Climat : jusqu’à 65 % des prairies africaines menacées d’ici 2100, alerte un rapport scientifique

Les prairies africaines sont en première ligne face au dérèglement climatique. Dans un rapport publié le 9 février, le Potsdam Institute for Climate Impact Research (PIK) prévient que le changement climatique pourrait réduire jusqu’à 65 % des surfaces de pâturage sur le continent d’ici la fin du siècle, mettant en péril la sécurité alimentaire, les moyens de subsistance et l’équilibre des systèmes agroalimentaires.

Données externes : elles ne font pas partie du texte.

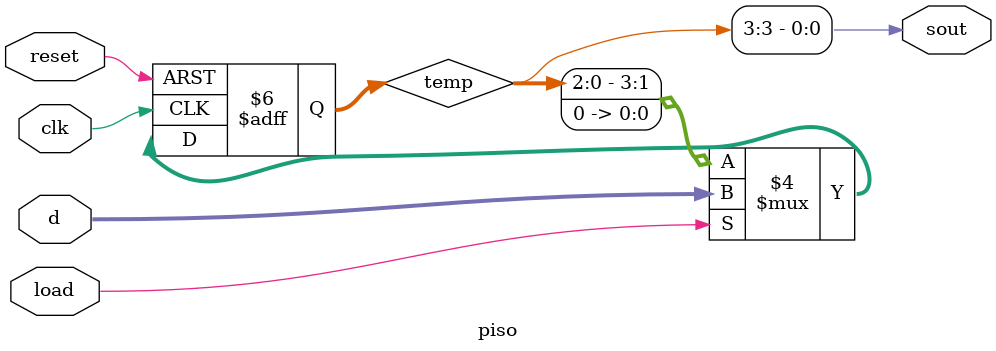
<source format=v>
module piso(input clk, reset, load,
            input [3:0] d,
            output reg sout);
reg [3:0] temp;
always @(posedge clk or posedge reset) begin
 if(reset) temp <= 0;
 else if(load) temp <= d;
 else temp <= {temp[2:0],1'b0};
end
always @(*) sout = temp[3];
endmodule

</source>
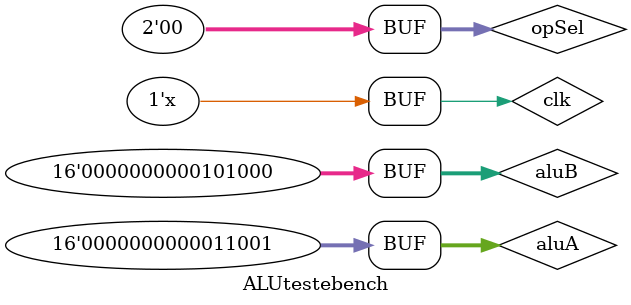
<source format=v>



module ALUold (clk, aluA, aluB, opSel, aluOut, zeroFlag,carryFlag);
 input wire clk;
 input wire [15:0] aluA;       //1st input of alu
 input wire [15:0] aluB;		//2nd input	
 input wire [1:0] opSel;      //add, nand, subtract
 output reg [15:0] aluOut;    //result
 output reg zeroFlag;
 output reg carryFlag;
 
 parameter none = 2'b00;
 parameter add = 2'b01;
 parameter compare = 2'b10;
 parameter nandop = 2'b11;
 integer i;
 reg cin;
 reg cout;
 always@(*)
 begin
   cin = carryFlag;
	case(opSel)
	add:
		 begin	
			for (i=0;i<16;i=i+1)
				begin
				 aluOut[i] = aluA[i]^aluB[i]^cin;
				 cout = (aluA[i] & aluB[i])|(aluB[i]&cin)|(aluA[i]&cin);
				 cin  = cout;
				end
			carryFlag = cout;
		end
	compare:
		begin
			if(aluA==aluB) zeroFlag = 1;
			else zeroFlag = 0;
		end
	nandop:
	   begin
			aluOut = ~(aluA & aluB);
		end
   none:
	   begin
		end
	endcase
end
endmodule

module ALUtestebench();
 reg clk;
 reg [15:0] aluA;       //1st input of alu
 reg [15:0] aluB;		//2nd input	
 reg[1:0] opSel;      //add, nand, subtract
 wire [15:0] aluOut;    //result
 wire zeroFlag;
 wire carryFlag;
 
 ALUold alu1(clk, aluA, aluB, opSel, aluOut, zeroFlag,carryFlag);
 
 initial begin
 clk = 1;

 #6 aluA = 25;
    aluB = 40;
	 opSel = 2'b01;
	 
#2 aluA = 25;
    aluB = 40;
	 opSel = 2'b10;
	 
#2 aluA = 25;
    aluB = 40;
	 opSel = 2'b11;
	 
#2 aluA = 25;
    aluB = 40;
	 opSel = 2'b00;
 end
 
 always @(*)
  begin
    clk <= #1 ~clk;
  end
 

 

endmodule



</source>
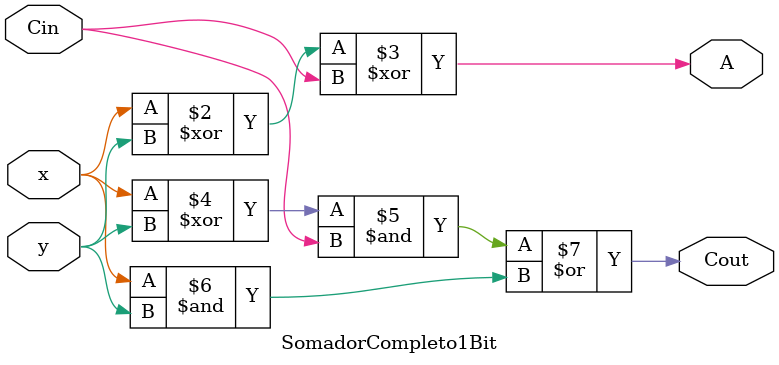
<source format=v>
module SomadorCompleto1Bit(x, y, Cin , Cout, A);
input x, y, Cin;
output reg Cout, A;

always @(x, y, Cin) begin

A = (x ^ y) ^ Cin;
Cout = ((x ^ y) & Cin) | (x & y);

end
endmodule

</source>
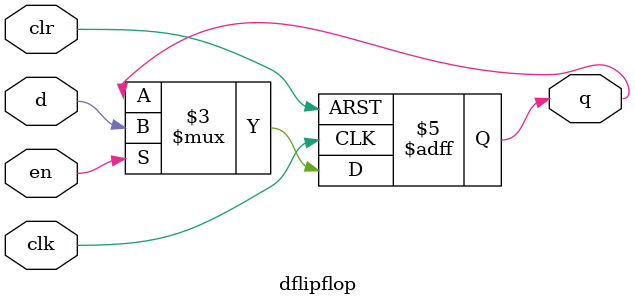
<source format=v>
module dflipflop(q, d, clk, en, clr);
   
   //Inputs
   input d, clk, en, clr;
   
   //Internal wire
   wire clr;

   //Output
   output q;
   
   //Register
   reg q;

   //Intialize q to 0
   initial
   begin
       q = 1'b0;
   end

   //Set value of q on positive edge of the clock or clear
   always @(posedge clk or posedge clr) begin
       //If clear is high, set q to 0
       if (clr) begin
           q <= 1'b0;
       //If enable is high, set q to the value of d
       end else if (en) begin
           q <= d;
       end
   end
endmodule
</source>
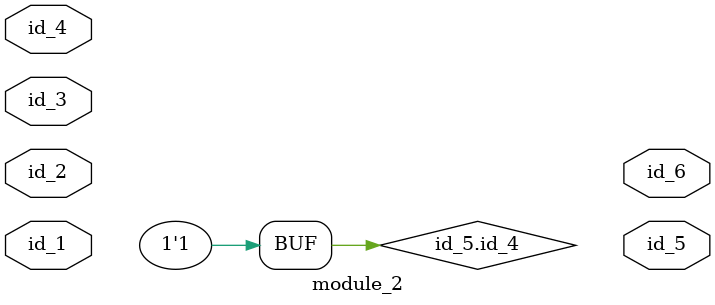
<source format=v>
module module_0 (
    id_1,
    id_2
);
  inout wire id_2;
  input wire id_1;
  wire id_3;
  module_2 modCall_1 (
      id_3,
      id_2,
      id_2,
      id_1,
      id_3,
      id_2
  );
endmodule
module module_1 (
    id_1,
    id_2,
    id_3,
    id_4,
    id_5,
    id_6,
    id_7
);
  output wire id_7;
  input wire id_6;
  input wire id_5;
  inout wire id_4;
  input wire id_3;
  inout wire id_2;
  output wire id_1;
  wire id_8;
  module_0 modCall_1 (
      id_3,
      id_8
  );
  assign id_7 = id_4;
endmodule
module module_2 (
    id_1,
    id_2,
    id_3,
    id_4,
    id_5,
    id_6
);
  output wire id_6;
  output wire id_5;
  input wire id_4;
  input wire id_3;
  input wire id_2;
  input wire id_1;
  wire id_7;
  wire id_8;
  assign id_5.id_4 = -1;
endmodule

</source>
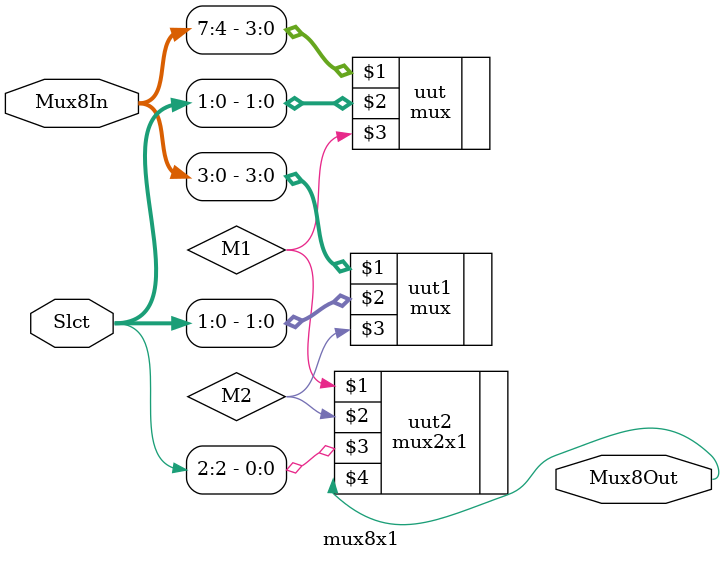
<source format=v>
`timescale 1ns / 1ps


module mux8x1( Mux8In, Slct, Mux8Out
    );
    
    input [7:0] Mux8In;
    input [2:0] Slct;
    output Mux8Out;
    wire M1,M2;
    
    mux uut (Mux8In[7:4],Slct[1:0], M1);
    mux uut1 (Mux8In[3:0],Slct[1:0], M2);
    mux2x1 uut2(M1,M2,Slct[2],Mux8Out);
endmodule

</source>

Intitulée « Climate change drives a decline in global grazing systems », l’étude s’appuie sur le concept d’« espace climatique sûr », soit l’intervalle de températures, de précipitations, d’humidité et de vent permettant aux prairies de prospérer. Or, l’Afrique se situe déjà à la limite supérieure de cette zone de tolérance climatique.

Selon les modélisations, même dans un scénario de réduction drastique des émissions mondiales, les prairies africaines pourraient reculer de 16 % d’ici 2100. En cas de statu quo climatique, les pertes pourraient atteindre 65 %, sous l’effet combiné de la hausse des températures et des vagues de sécheresse.

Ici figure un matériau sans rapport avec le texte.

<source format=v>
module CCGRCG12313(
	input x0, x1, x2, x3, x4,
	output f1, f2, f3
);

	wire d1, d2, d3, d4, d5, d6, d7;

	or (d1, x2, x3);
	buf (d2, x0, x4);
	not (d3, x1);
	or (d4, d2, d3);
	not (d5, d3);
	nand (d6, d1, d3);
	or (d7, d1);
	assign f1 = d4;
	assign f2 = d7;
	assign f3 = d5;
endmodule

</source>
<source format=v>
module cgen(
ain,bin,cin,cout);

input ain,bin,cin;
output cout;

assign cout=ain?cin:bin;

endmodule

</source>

Les zones de pâturage des hauts plateaux éthiopiens, de la vallée du Rift est-africain, du bassin du Congo et du bassin du Kalahari devraient progressivement se déplacer vers le Sud. Les prairies côtières, sans possibilité de repli, risquent quant à elles de disparaître.

À l’échelle mondiale, 36 à 50 % des terres actuellement propices au pâturage pourraient perdre leur viabilité d’ici la fin du siècle, affectant entre 110 et 140 millions d’éleveurs et jusqu’à 1,6 milliard d’animaux. En Afrique, où l’élevage représente en moyenne 15 % du PIB et constitue un pilier socio-économique majeur – avec 80 % du cheptel issu du pastoralisme – l’impact serait particulièrement déstabilisateur.

Autre paradoxe souligné : le secteur de l’élevage, déjà fragilisé, contribue lui-même à environ 14,5 % des émissions mondiales de gaz à effet de serre, selon la Organisation des Nations unies pour l’alimentation et l’agriculture (FAO).

Un signal d’alarme retentissant pour un continent où climat, sécurité alimentaire et stabilité sociale sont désormais étroitement liés.